▶ Selected passage:

=== Begin Enclosure ===

Similarly, when it is determined at step 6110 that a second battery
threshold level has been reached, then a second alarm is provided
to the user at step 6115. In an embodiment suitable for use with
the present invention, the first and second threshold levels
correspond to approximately 10 and 2 hours, respectively, of
remaining battery life; the first alarm comprises displaying a
suitable text message on the top line of the display 150 every
minute for five seconds; and the second alarm comprises
intermittently flashing the alarm indicator light 153, displaying a
suitable text message on the display 150 every fifteen seconds, and
sounding the audio alarm 154 every five seconds.

=== End Enclosure ===

▶ Dataset content:
=== Begin Enclosure ===

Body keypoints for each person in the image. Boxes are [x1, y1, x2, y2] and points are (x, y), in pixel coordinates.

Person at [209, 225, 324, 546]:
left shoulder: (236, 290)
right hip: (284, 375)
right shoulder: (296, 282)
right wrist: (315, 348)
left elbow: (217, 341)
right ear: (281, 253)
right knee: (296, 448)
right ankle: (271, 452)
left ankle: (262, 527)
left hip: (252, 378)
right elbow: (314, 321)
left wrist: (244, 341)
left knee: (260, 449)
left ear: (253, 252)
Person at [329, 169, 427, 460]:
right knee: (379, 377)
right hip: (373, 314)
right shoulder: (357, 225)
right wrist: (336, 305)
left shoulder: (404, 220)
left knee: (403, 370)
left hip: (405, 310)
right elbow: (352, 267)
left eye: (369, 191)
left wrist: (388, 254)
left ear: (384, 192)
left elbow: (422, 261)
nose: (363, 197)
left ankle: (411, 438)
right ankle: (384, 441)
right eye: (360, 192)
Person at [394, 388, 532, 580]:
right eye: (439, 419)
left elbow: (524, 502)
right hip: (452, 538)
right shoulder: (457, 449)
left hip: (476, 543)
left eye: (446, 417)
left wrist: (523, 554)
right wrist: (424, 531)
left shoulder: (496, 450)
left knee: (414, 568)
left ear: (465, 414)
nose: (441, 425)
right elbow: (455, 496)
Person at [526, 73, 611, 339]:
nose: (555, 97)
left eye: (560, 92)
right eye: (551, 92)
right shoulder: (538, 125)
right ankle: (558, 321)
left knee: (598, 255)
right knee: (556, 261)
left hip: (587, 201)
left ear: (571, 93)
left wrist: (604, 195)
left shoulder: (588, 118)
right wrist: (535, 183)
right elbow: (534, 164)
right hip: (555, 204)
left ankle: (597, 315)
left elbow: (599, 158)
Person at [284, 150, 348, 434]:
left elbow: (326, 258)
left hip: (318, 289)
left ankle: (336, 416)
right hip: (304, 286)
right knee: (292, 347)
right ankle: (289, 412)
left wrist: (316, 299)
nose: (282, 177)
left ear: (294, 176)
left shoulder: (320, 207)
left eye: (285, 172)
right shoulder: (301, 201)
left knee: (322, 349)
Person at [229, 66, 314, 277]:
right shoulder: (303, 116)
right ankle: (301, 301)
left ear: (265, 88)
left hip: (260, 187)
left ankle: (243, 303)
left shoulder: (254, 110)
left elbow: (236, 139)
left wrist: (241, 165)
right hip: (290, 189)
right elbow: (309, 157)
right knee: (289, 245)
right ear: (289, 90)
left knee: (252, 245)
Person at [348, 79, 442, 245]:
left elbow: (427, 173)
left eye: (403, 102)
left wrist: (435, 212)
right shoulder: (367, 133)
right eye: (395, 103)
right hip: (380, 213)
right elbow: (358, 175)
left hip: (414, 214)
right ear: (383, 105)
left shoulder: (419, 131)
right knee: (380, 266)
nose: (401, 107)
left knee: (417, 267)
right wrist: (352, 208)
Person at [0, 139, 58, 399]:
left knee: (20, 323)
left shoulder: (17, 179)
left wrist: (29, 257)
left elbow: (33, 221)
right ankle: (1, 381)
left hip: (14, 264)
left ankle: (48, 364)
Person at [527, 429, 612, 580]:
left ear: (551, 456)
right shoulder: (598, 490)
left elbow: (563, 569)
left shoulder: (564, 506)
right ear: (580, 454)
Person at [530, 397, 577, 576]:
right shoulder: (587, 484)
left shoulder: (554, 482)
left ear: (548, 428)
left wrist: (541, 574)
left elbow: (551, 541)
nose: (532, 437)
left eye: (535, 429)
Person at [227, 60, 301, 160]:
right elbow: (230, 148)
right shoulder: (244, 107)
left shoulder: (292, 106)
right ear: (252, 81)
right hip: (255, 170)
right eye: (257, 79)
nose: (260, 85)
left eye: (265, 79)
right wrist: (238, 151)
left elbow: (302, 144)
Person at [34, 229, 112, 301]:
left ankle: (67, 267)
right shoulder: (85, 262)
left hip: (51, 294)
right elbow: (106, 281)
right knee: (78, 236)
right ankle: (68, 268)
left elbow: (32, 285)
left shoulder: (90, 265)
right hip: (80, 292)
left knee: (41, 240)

=== End Enclosure ===
=== Begin Enclosure ===

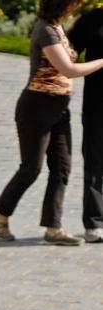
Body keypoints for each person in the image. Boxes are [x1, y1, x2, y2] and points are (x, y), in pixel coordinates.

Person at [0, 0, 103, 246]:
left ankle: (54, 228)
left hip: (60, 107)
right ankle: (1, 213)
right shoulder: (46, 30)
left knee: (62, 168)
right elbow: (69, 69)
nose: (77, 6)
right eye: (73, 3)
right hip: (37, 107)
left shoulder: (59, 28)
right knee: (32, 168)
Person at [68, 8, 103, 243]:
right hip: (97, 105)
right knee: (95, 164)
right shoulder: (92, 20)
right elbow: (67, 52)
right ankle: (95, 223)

=== End Enclosure ===

▶ Task to carry out: Can you rewrite the battery alarm passage's paragraph beginning "Similarly, when it is determined at step 6110" as a short list that keeps its main facts?

▶ Exercise solution:
- At step 6110, if a second battery threshold level is reached, a second alarm is given to the user at step 6115.
- In one embodiment, the first and second thresholds correspond to about 10 and 2 hours of remaining battery life.
- First alarm: a text message on the top line of display 150, shown for five seconds every minute.
- Second alarm: alarm indicator light 153 flashes intermittently, a text message appears on display 150 every fifteen seconds, and audio alarm 154 sounds every five seconds.